IESE Insight
Key ideas in the global race for AI supremacy
Explosive new entrants like DeepSeek lower the barriers to participation in AI, forcing a rethink of how and where value can be created.
When the Chinese firm DeepSeek unveiled its new large language model (LLM) in January 2025, it caught U.S.-based tech giants by surprise. The high performance and relatively low training costs were in strong contrast to the OpenAI model, which has required billions of dollars to create. Tech stocks went into a tailspin. Nvidia, the California-based company producing graphics processing units (GPUs) — essential for training neural networks — was particularly hard hit, with stock prices plunging 17% in a single day. Although stock prices have since largely recovered, nervousness around DeepSeek lingers.
In a session at IESE Business School, professor Sampsa Samila addressed some of the myths and concerns surrounding DeepSeek, analyzing the potential market disruption and geopolitical impact. Is the hype justified when other models, such as Elon Musk’s Grok 3, are also carving out new spaces in the market?
We’ll have to wait and see what happens with DeepSeek, but there are three main implications of its arrival that go beyond the technology itself.
1. AI costs are falling across the board
What DeepSeek did wasn’t so innovative, as costs for all LLMs have been dropping fast. Nevertheless, the precipitous drop sent OpenAI and Grok scrambling.

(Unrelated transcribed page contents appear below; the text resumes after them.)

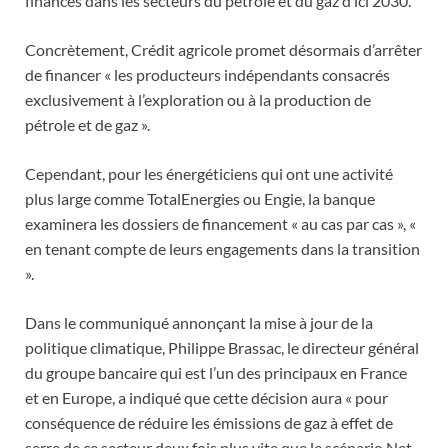
financés dans les secteurs du pétrole et du gaz d’ici 2030.
Concrètement, Crédit agricole promet désormais d’arrêter
de financer « les producteurs indépendants consacrés
exclusivement à l’exploration ou à la production de
pétrole et de gaz ».
Cependant, pour les énergéticiens qui ont une activité
plus large comme TotalEnergies ou Engie, la banque
examinera les dossiers de financement « au cas par cas », «
en tenant compte de leurs engagements dans la transition
».
Dans le communiqué annonçant la mise à jour de la
politique climatique, Philippe Brassac, le directeur général
du groupe bancaire qui est l’un des principaux en France
et en Europe, a indiqué que cette décision aura « pour
conséquence de réduire les émissions de gaz à effet de
serre de ce secteur deux fois plus vite que le scénario Net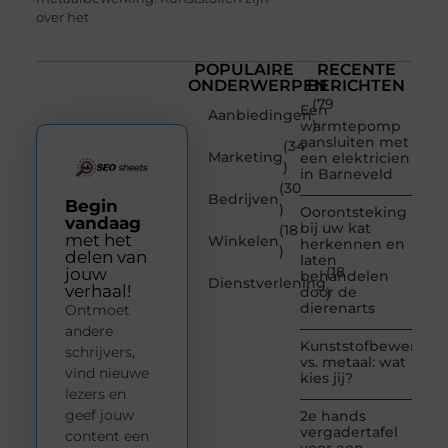
over het
POPULAIRE
RECENTE
ONDERWERPEN
BERICHTEN
(79
Een
Aanbiedingen
)
warmtepomp
aansluiten met
(34
Marketing
een elektricien
)
in Barneveld
(30
Bedrijven
Begin
)
Oorontsteking
vandaag
bij uw kat
(18
met het
Winkelen
herkennen en
)
delen van
laten
(18
jouw
behandelen
Dienstverlening
verhaal!
door de
)
dierenarts
Ontmoet
andere
Kunststofbewerkin
schrijvers,
vs. metaal: wat
vind nieuwe
kies jij?
lezers en
geef jouw
2e hands
vergadertafel
content een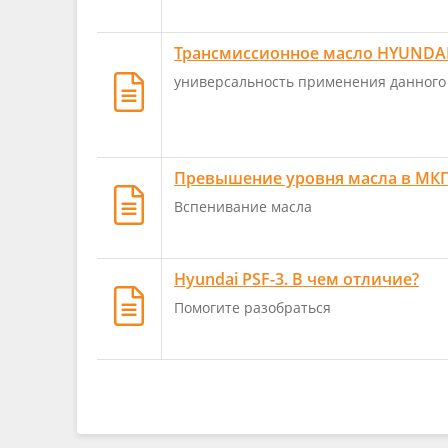
Трансмиссионное масло HYUNDAI 
универсальность применения данного
Превышение уровня масла в МК
Вспенивание масла
Hyundai PSF-3. В чем отличие?
Помогите разобраться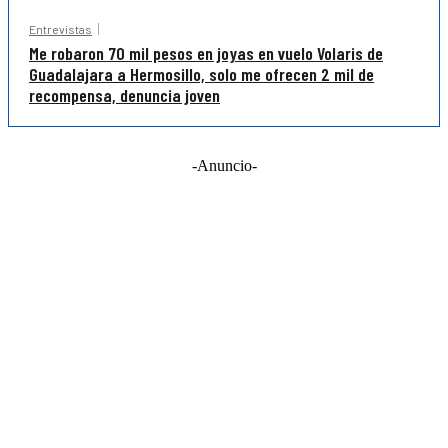
Entrevistas
Me robaron 70 mil pesos en joyas en vuelo Volaris de
Guadalajara a Hermosillo, solo me ofrecen 2 mil de
recompensa, denuncia joven
-Anuncio-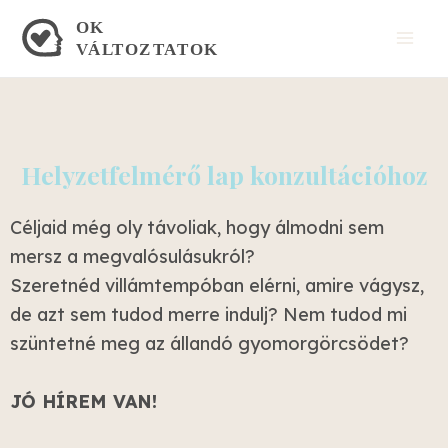
Skip
Mai
to
Men
content
Helyzetfelmérő lap konzultációhoz
Céljaid még oly távoliak, hogy álmodni sem
mersz a megvalósulásukról?
Szeretnéd villámtempóban elérni, amire vágysz,
de azt sem tudod merre indulj? Nem tudod mi
szüntetné meg az állandó gyomorgörcsödet?
JÓ HÍREM VAN!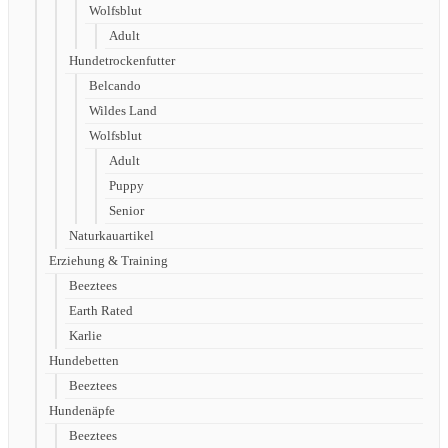
Wolfsblut
Adult
Hundetrockenfutter
Belcando
Wildes Land
Wolfsblut
Adult
Puppy
Senior
Naturkauartikel
Erziehung & Training
Beeztees
Earth Rated
Karlie
Hundebetten
Beeztees
Hundenäpfe
Beeztees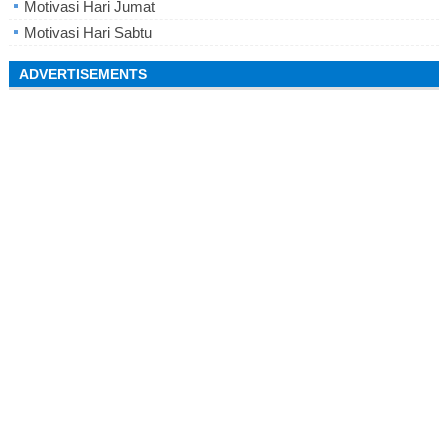
Motivasi Hari Jumat
Motivasi Hari Sabtu
ADVERTISEMENTS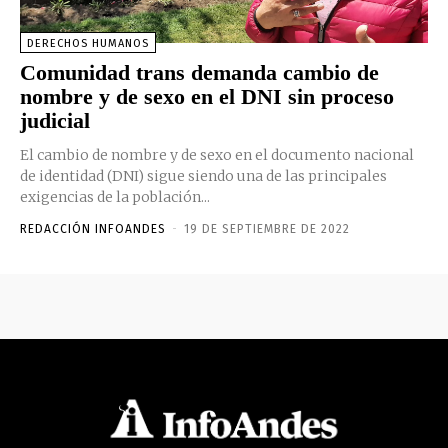
DERECHOS HUMANOS
Comunidad trans demanda cambio de
nombre y de sexo en el DNI sin proceso
judicial
El cambio de nombre y de sexo en el documento nacional
de identidad (DNI) sigue siendo una de las principales
exigencias de la población...
REDACCIÓN INFOANDES
-
19 DE SEPTIEMBRE DE 2022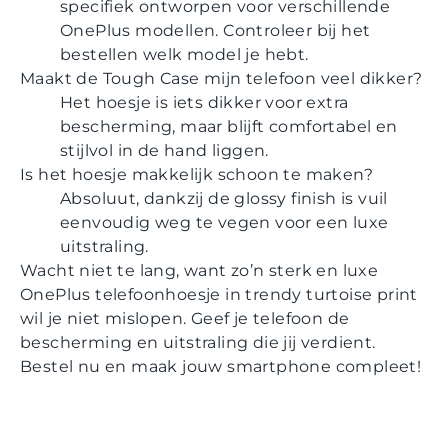
specifiek ontworpen voor verschillende
OnePlus modellen. Controleer bij het
bestellen welk model je hebt.
Maakt de Tough Case mijn telefoon veel dikker?
Het hoesje is iets dikker voor extra
bescherming, maar blijft comfortabel en
stijlvol in de hand liggen.
Is het hoesje makkelijk schoon te maken?
Absoluut, dankzij de glossy finish is vuil
eenvoudig weg te vegen voor een luxe
uitstraling.
Wacht niet te lang, want zo’n sterk en luxe
OnePlus telefoonhoesje in trendy turtoise print
wil je niet mislopen. Geef je telefoon de
bescherming en uitstraling die jij verdient.
Bestel nu en maak jouw smartphone compleet!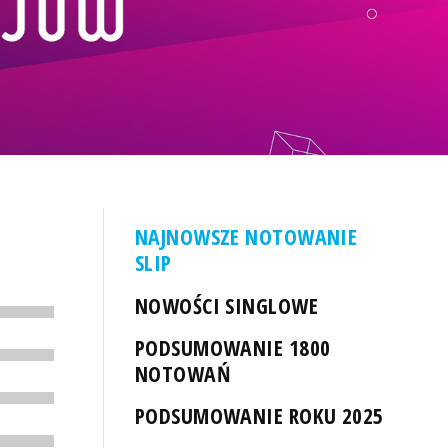
NAJNOWSZE NOTOWANIE
SLIP
NOWOŚCI SINGLOWE
PODSUMOWANIE 1800
NOTOWAŃ
PODSUMOWANIE ROKU 2025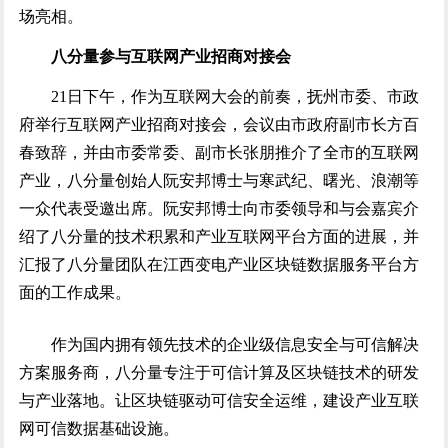
场亮相。
八分量参与互联网产业招商对接会
21日下午，作为互联网大会的前奏，抚州市委、市政
府举行互联网产业招商对接会，会议由市政府副市长方百
春致辞，并由市委常委、副市长张朋推介了全市的互联网
产业，八分量创始人阮安邦博士与寒武纪、曙光、浪潮等
一众代表受邀出席。阮安邦博士向市委领导和与会嘉宾介
绍了八分量的技术积累和产业互联网平台方面的进展，并
汇报了八分量团队在江西变电产业区块链数据服务平台方
面的工作成果。
作为国内拥有领先技术的企业级信息安全与可信解决
方案服务商，八分量专注于可信计算及区块链技术的研发
与产业落地。让区块链驱动可信安全运维，建设产业互联
网可信数据基础设施。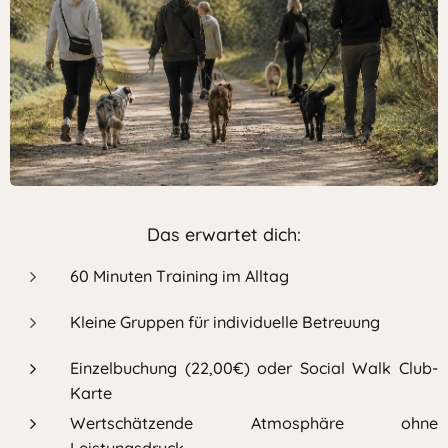
Das erwartet dich:
60 Minuten Training im Alltag
Kleine Gruppen für individuelle Betreuung
Einzelbuchung (22,00€) oder Social Walk Club-
Karte
Wertschätzende Atmosphäre ohne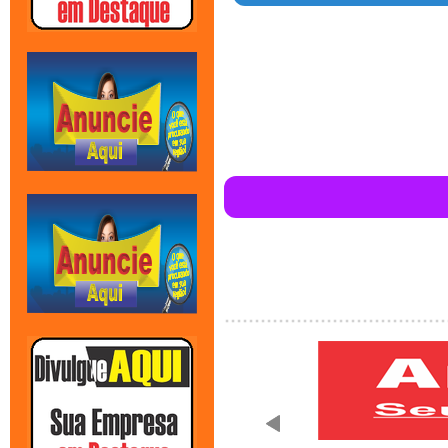
Warn
/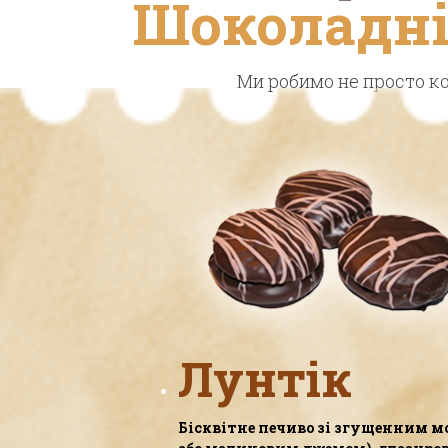
Шоколадн
Ми робимо не просто к
Лунтік
Бісквітне печиво зі згущенним м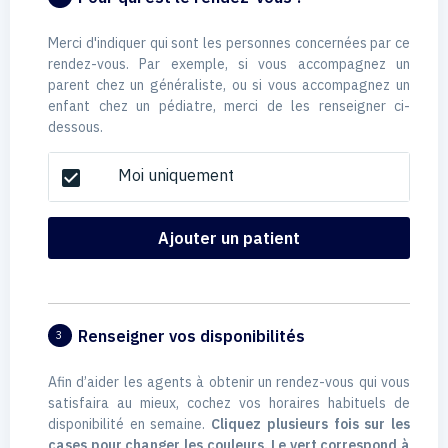
Merci d'indiquer qui sont les personnes concernées par ce
rendez-vous. Par exemple, si vous accompagnez un
parent chez un généraliste, ou si vous accompagnez un
enfant chez un pédiatre, merci de les renseigner ci-
dessous.
Moi uniquement
check_box
Ajouter un patient
Renseigner vos disponibilités
3
Afin d’aider les agents à obtenir un rendez-vous qui vous
satisfaira au mieux, cochez vos horaires habituels de
disponibilité en semaine.
Cliquez plusieurs fois sur les
cases pour changer les couleurs. Le vert correspond à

DeepSeek claims to have trained its base model for just $5.6 million — a staggering 95% cost reduction compared with the hundreds of millions or even billions spent by U.S. firms. But is it true?
Samila cautioned that DeepSeek’s reported costs only cover the final training run, omitting salaries, capital expenditures and prior research, meaning the true price tag remains unclear.
Up until now, the perceived high costs associated with AI development have prevented competitors from following suit. But DeepSeek has shown that when costs plummet, the barrier to replication disappears. This throws traditional business models into turmoil.
It’s also a reminder that necessity is the mother of invention. Strict import restrictions on GPUs drove Chinese developers to efficiencies that U.S. companies, flush with funding, haven’t been forced to pursue.
2. Research remains fundamental — and increasingly geopolitical
China has long been seen as an imitator rather than an innovator, but DeepSeek founder Liang Wenfeng believes it’s time for China to lead. His DeepSeek-R1-Zero model exhibits conceptual reasoning skills and even taught itself to reason without supervised fine-tuning — removing human intervention and pushing AI closer to artificial general intelligence or AGI. This progress comes despite intense lobbying from major AI firms to limit competition and psychologically intimidate new entrants.
DeepSeek’s success signals that China is rapidly gaining ground in the AI space, thanks to investment in research. According to a Nature ranking, 7 of the top 10 research institutions are based in China. The Emerging Technology Observatory charts the growing number of English-language artificial intelligence articles that have at least one confirmed author from a Chinese organization.
The Global AI Talent Tracker shows China nearly matching the U.S. in producing elite AI researchers, with increasing numbers choosing to remain in or return to China. It appears AI is developing along increasingly nationalistic lines, which begs the question: Does it matter who wins the race to AGI?
Many believe it does, with concerns ranging from AI-driven weaponry to propaganda. Vinod Khosla, one of the big Silicon Valley VC investors, believes the United States should be very careful about open weight or open source models. His views are echoed by U.S. senators such as Josh Hawley (R-Mo.), who introduced a bill to decouple U.S. AI development from China.
However, a hard separation could severely hinder scientific progress. It is reminiscent of World War I, when researchers lost access to discoveries across geopolitical divides, with lasting effects. Though a “digital iron curtain” may seem appealing to some, it risks a dystopian future, while tensions between private, state-run and open-source models continue to grow.
3. The value is no longer in the price
As entry barriers vanish and costs approach zero, the idea of monopolizing AI becomes increasingly absurd.
What does one ultimately need to develop an AI model? Data, human capital and training compute — three things that aren’t too hard to come by. The real competitive edge may lie in commoditizing the complement; in other words, rather than seeking to monetize AI directly, businesses should use it to enhance other areas of value.
Platforms with large user bases now hold the power, and companies that control distribution and engagement will extract the most value from AI, regardless of whether they own or develop the models themselves.
This may explain why Meta, with its massive user ecosystem, remained relatively stable in the days following the arrival of DeepSeek, while Nvidia took a hit. Similarly, Grok 3 may lack an inherent competitive advantage, but integrated into Musk’s X ecosystem, it becomes far more valuable.
The question, therefore, is no longer how much can AI be sold for, but rather, what new possibilities does it unlock?